### [Consigne 1]
Modifiez les lignes de données, du début jusqu'à la ligne contenant « Reading left to right, transcribe », en remplaçant « avg series » par « average series » sans rien changer d'autre. Les images ne doivent pas figurer dans votre réponse.
==========
Jusqu’où est-on prêt à aller pour se sortir d’une situation inextricable ? Netflix tente l’expérience avec son nouveau programme, The Push. Le concept ? Manipuler les participants pour les inciter à commettre un meurtre.

 

Depuis l’apparition de Big Brother (Endemol) en 1999, la première émission du genre, la télé-réalité a été capable du meilleur comme du pire. On aurait tendance à dire, surtout du pire : enfermement, manipulations, concours de beauté de créatures relookées au bistouri, participants incités à boire, se droguer ou filmés en pleins ébats sexuels (Loana a tué le game dès la première émission en France), etc.

En 2017, c’est Game 2 Winter qui créait la polémique. Son principe ? Tout est permis pour survivre dans le froid sibérien : drogues, alcools, viols, violence, meurtres. À quelques jours de son commencement, le milliardaire russe à l’origine de l’émission, Evguéni Pyatkovski, expliquera qu’il s’agissait d’une blague : « C’était une intox, pour m’aider dans mes recherches sur le marché », AH. AH, donc. Toutefois, une télé-réalité serbe (Parovi), elle, n’avait pas fait dans la dentelle, cet ancien candidat de télé-réalité française – Zelko de Secret Story 5 – s’en souvient encore.

Pousse au crime

Au tour de Netflix de se jeter dans la bataille en jouant avec l’esprit des candidats. À la manœuvre dans The Push, Darren Brown, qui se décrit lui-même comme un « illusionniste psychique ».
==========
### [Consigne 2]
Pouvez-vous recopier à l'identique le passage de l'extrait sur la télé-réalité qui va de « En 2017, c’est » à « s’en souvient encore. » ?
==========
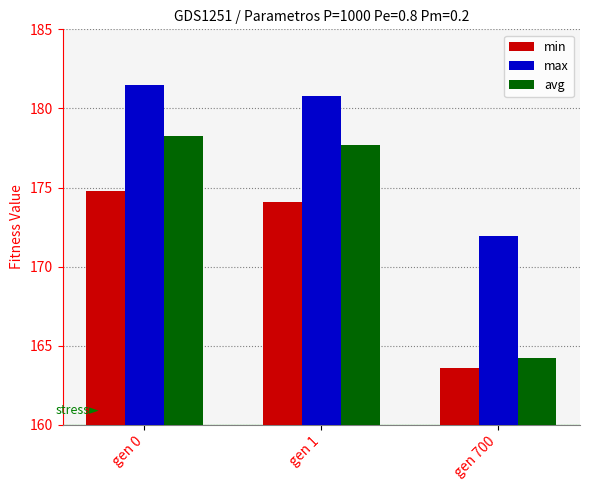

How many values in the avg series are below 177?

1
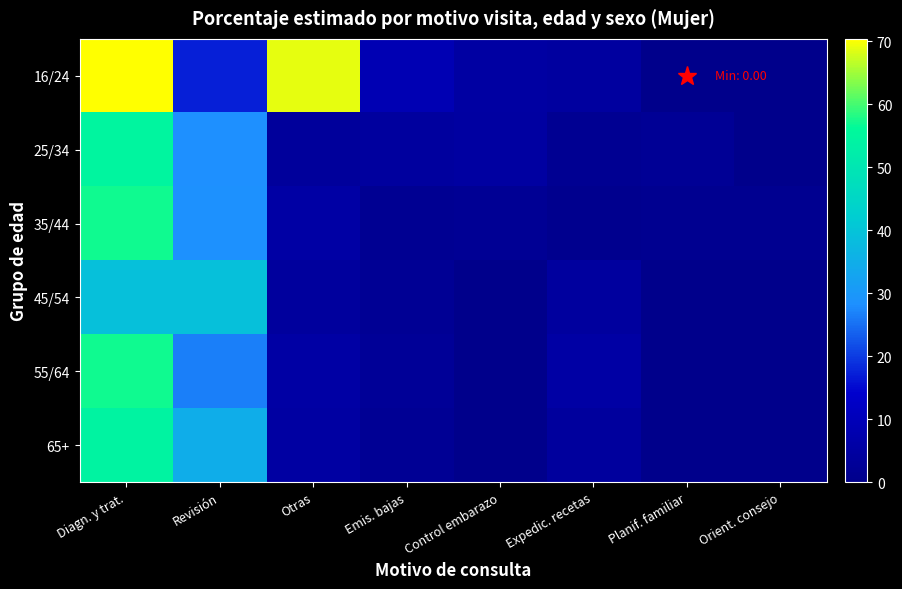

Reading left to right, transcribe all the data shown in this chart.

16/24: Diagn. y trat.=70.4	Revisión=17.1	Otras=69.0	Emis. bajas=8.6	Control embarazo=5.1	Expedic. recetas=4.5	Planif. familiar=0.0	Orient. consejo=0.0
25/34: Diagn. y trat.=54.8	Revisión=28.3	Otras=3.7	Emis. bajas=4.4	Control embarazo=4.7	Expedic. recetas=1.7	Planif. familiar=2.4	Orient. consejo=0.0
35/44: Diagn. y trat.=57.0	Revisión=28.5	Otras=5.7	Emis. bajas=1.7	Control embarazo=2.1	Expedic. recetas=0.8	Planif. familiar=1.1	Orient. consejo=1.1
45/54: Diagn. y trat.=39.2	Revisión=39.2	Otras=4.0	Emis. bajas=2.1	Control embarazo=0.0	Expedic. recetas=4.4	Planif. familiar=0.1	Orient. consejo=0.0
55/64: Diagn. y trat.=57.0	Revisión=26.7	Otras=5.6	Emis. bajas=3.0	Control embarazo=0.0	Expedic. recetas=5.7	Planif. familiar=0.0	Orient. consejo=0.0
65+: Diagn. y trat.=54.3	Revisión=34.7	Otras=5.0	Emis. bajas=2.0	Control embarazo=0.0	Expedic. recetas=4.0	Planif. familiar=0.0	Orient. consejo=0.0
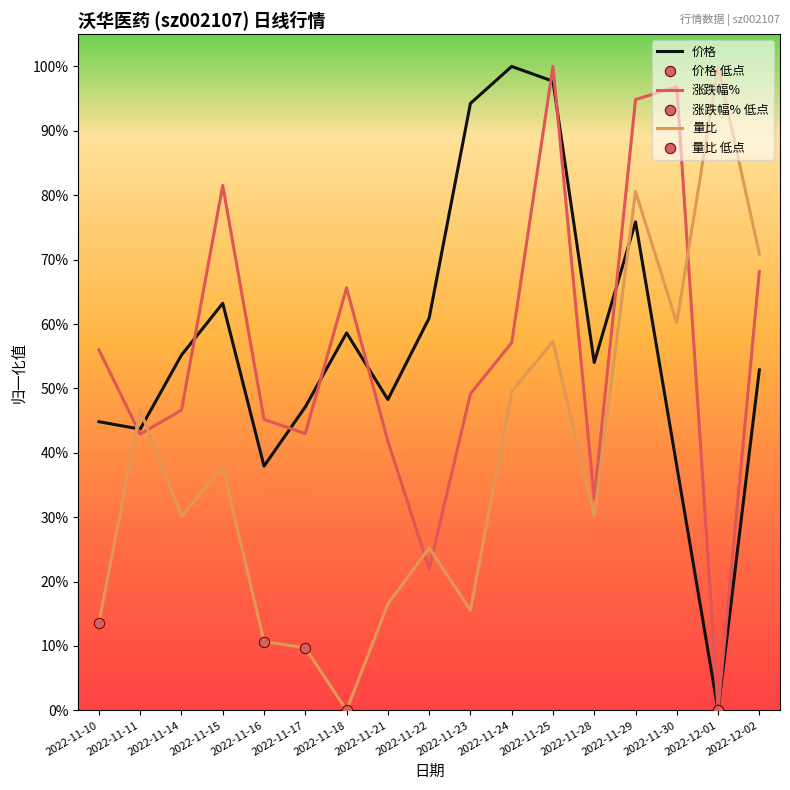

At which category is the sum across all series the highest?

2022-11-25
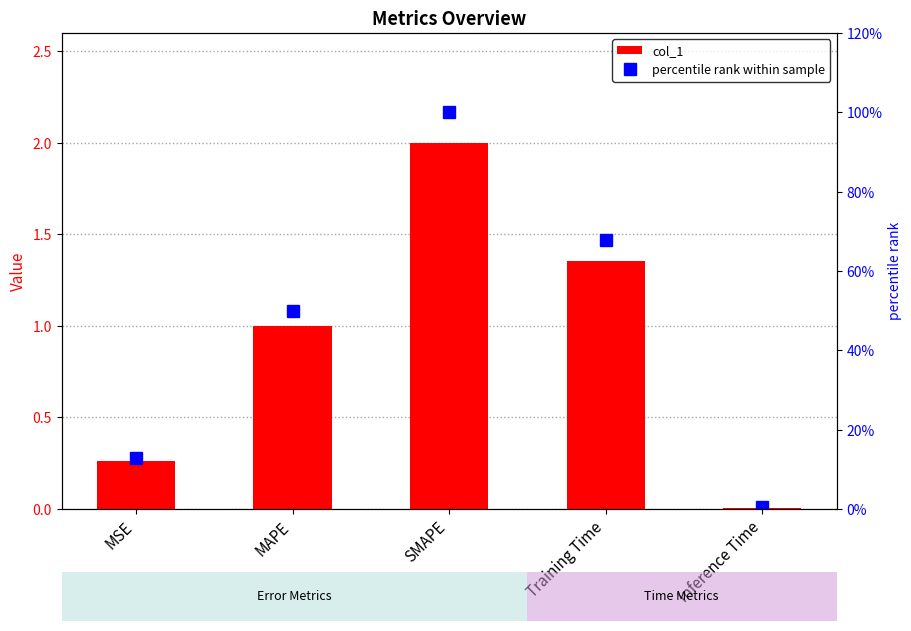

Between Inference Time and Training Time, which is larger?

Training Time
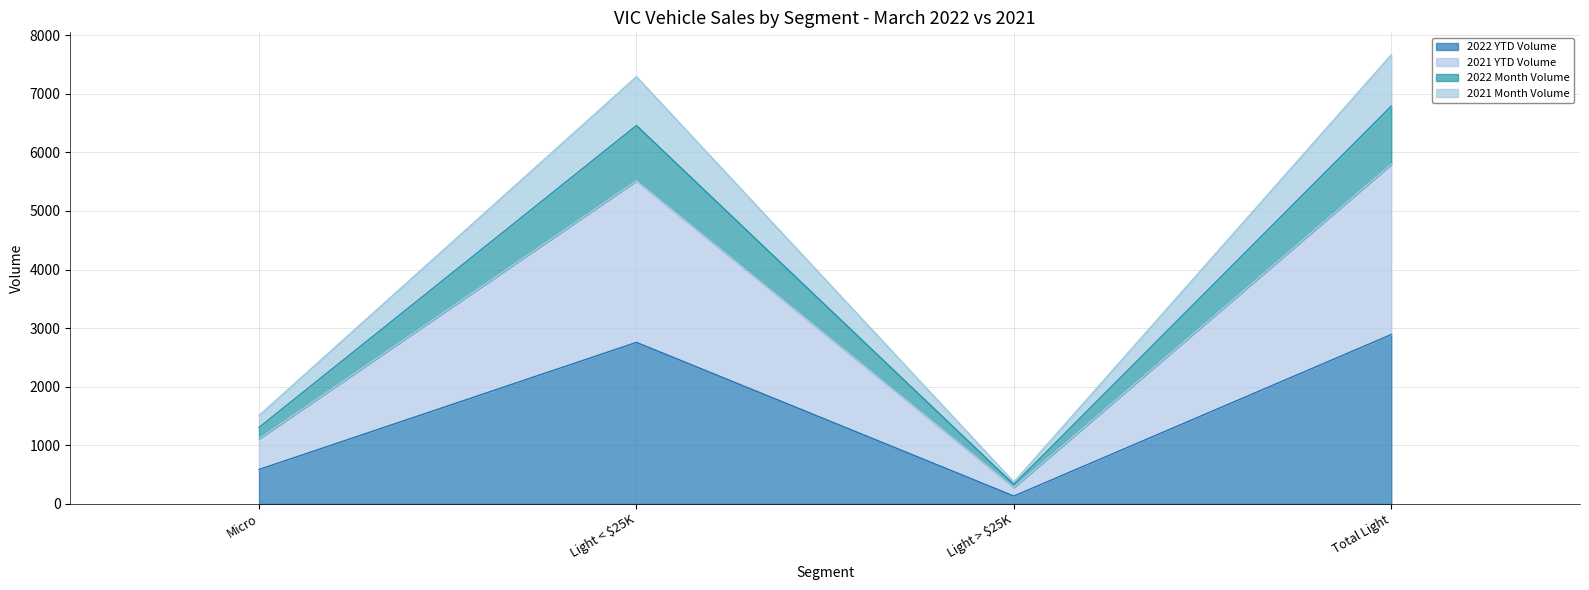

True or false: 2021 Month Volume has more than 1 interior local peaks.

False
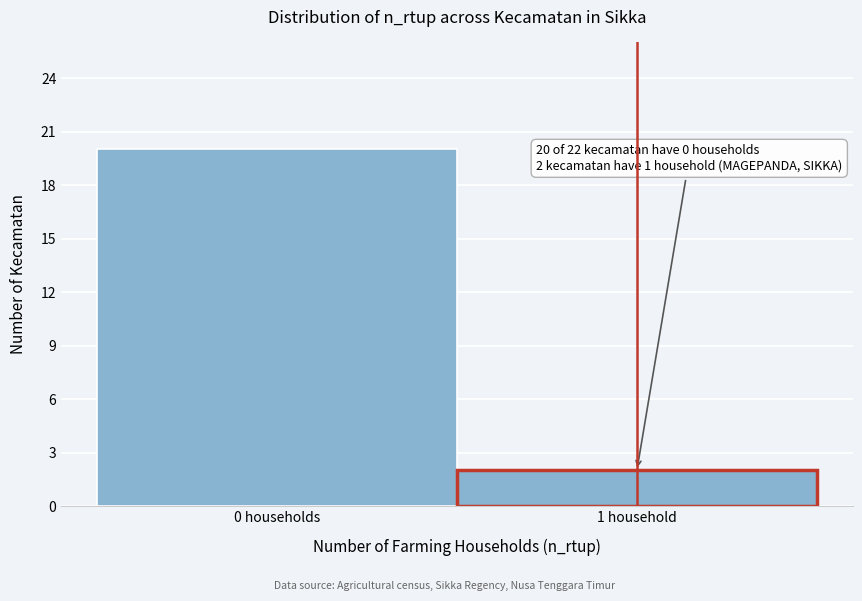

Reading left to right, extract all data points from this chart.

20	2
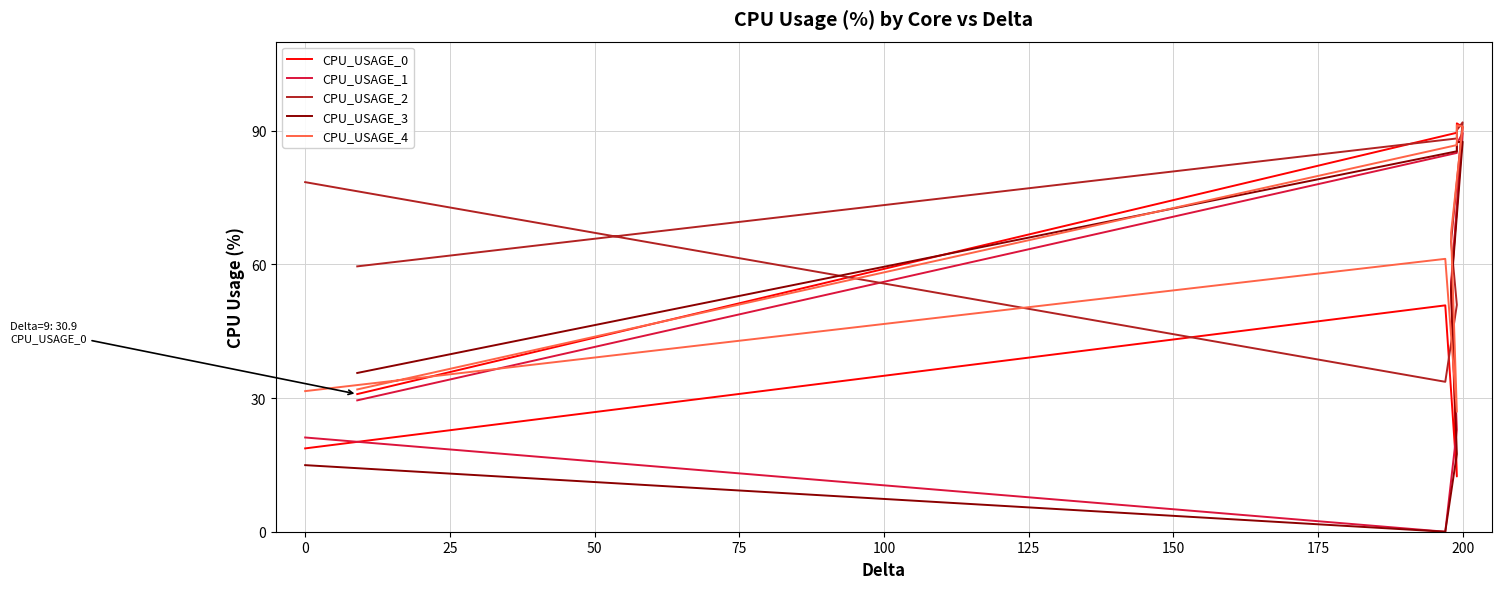

True or false: CPU_USAGE_4 and CPU_USAGE_3 cross at least once.

True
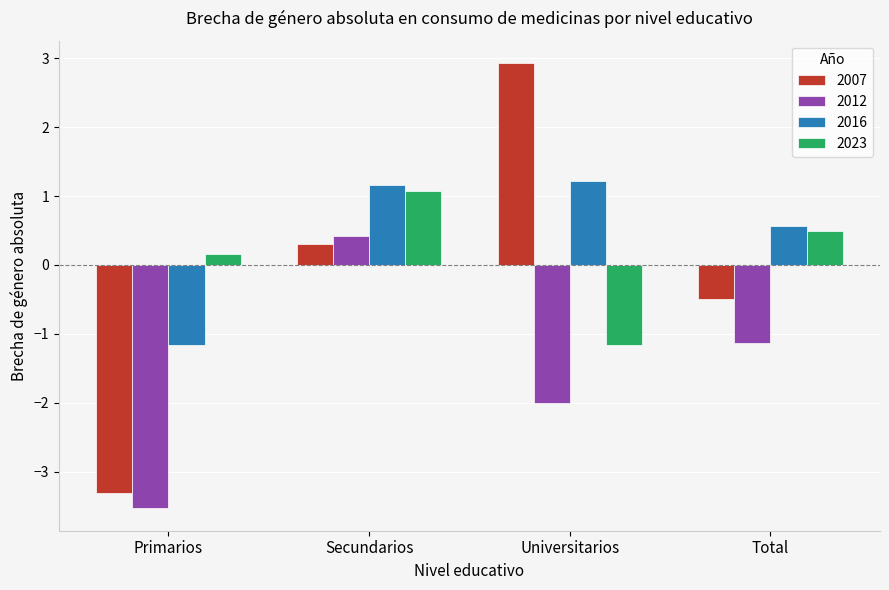

Reading right to left, transcribe all the data shown in this chart.

2007: Total=-0.5	Universitarios=2.9	Secundarios=0.3	Primarios=-3.3
2012: Total=-1.1	Universitarios=-2.0	Secundarios=0.4	Primarios=-3.5
2016: Total=0.6	Universitarios=1.2	Secundarios=1.2	Primarios=-1.2
2023: Total=0.5	Universitarios=-1.2	Secundarios=1.1	Primarios=0.2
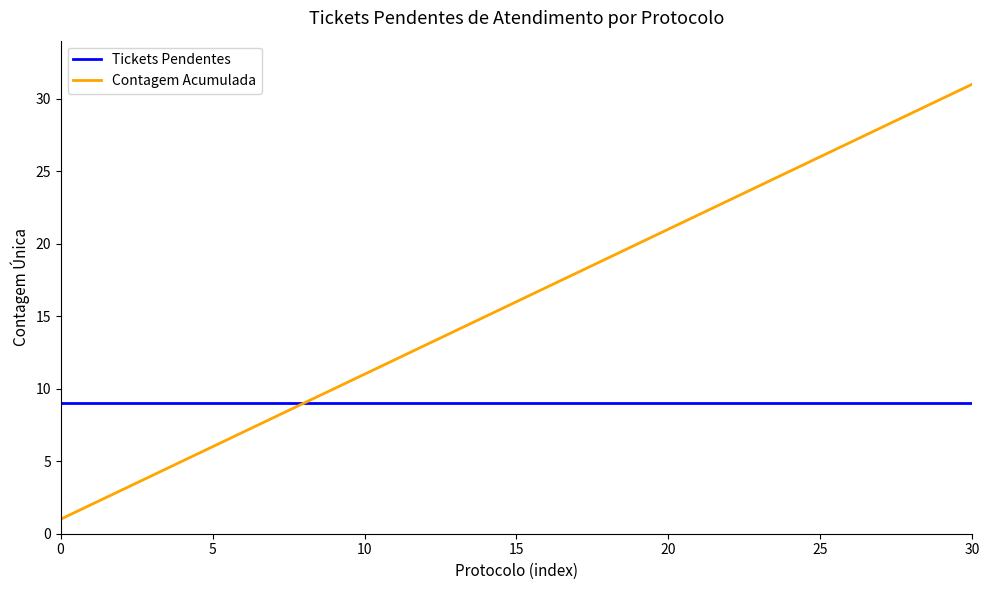

Which series has the largest range (max minus min)?

Contagem Acumulada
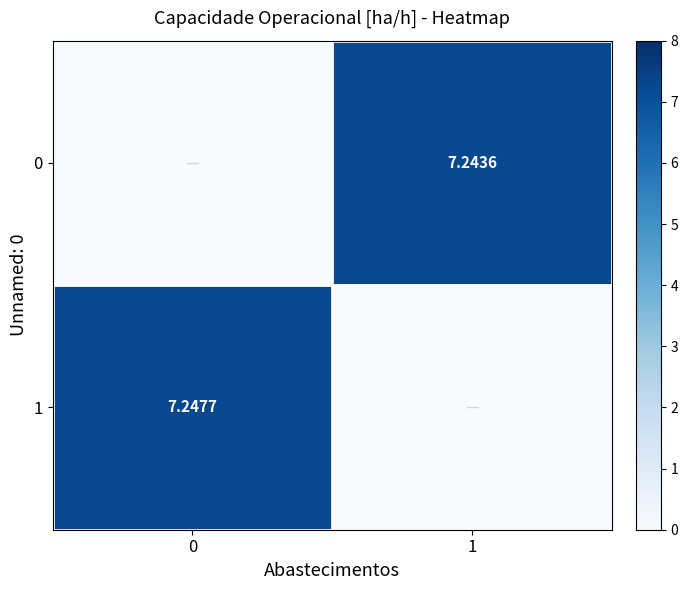

The 0 series shows 4.1 at 1. True or false?

False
==========
### [Corrigé 1]
How many values in the average series are below 177?

1

Reading left to right, transcribe all the data shown in this chart.

### [Corrigé 2]
En 2017, c’est Game 2 Winter qui créait la polémique. Son principe ? Tout est permis pour survivre dans le froid sibérien : drogues, alcools, viols, violence, meurtres. À quelques jours de son commencement, le milliardaire russe à l’origine de l’émission, Evguéni Pyatkovski, expliquera qu’il s’agissait d’une blague : « C’était une intox, pour m’aider dans mes recherches sur le marché », AH. AH, donc. Toutefois, une télé-réalité serbe (Parovi), elle, n’avait pas fait dans la dentelle, cet ancien candidat de télé-réalité française – Zelko de Secret Story 5 – s’en souvient encore.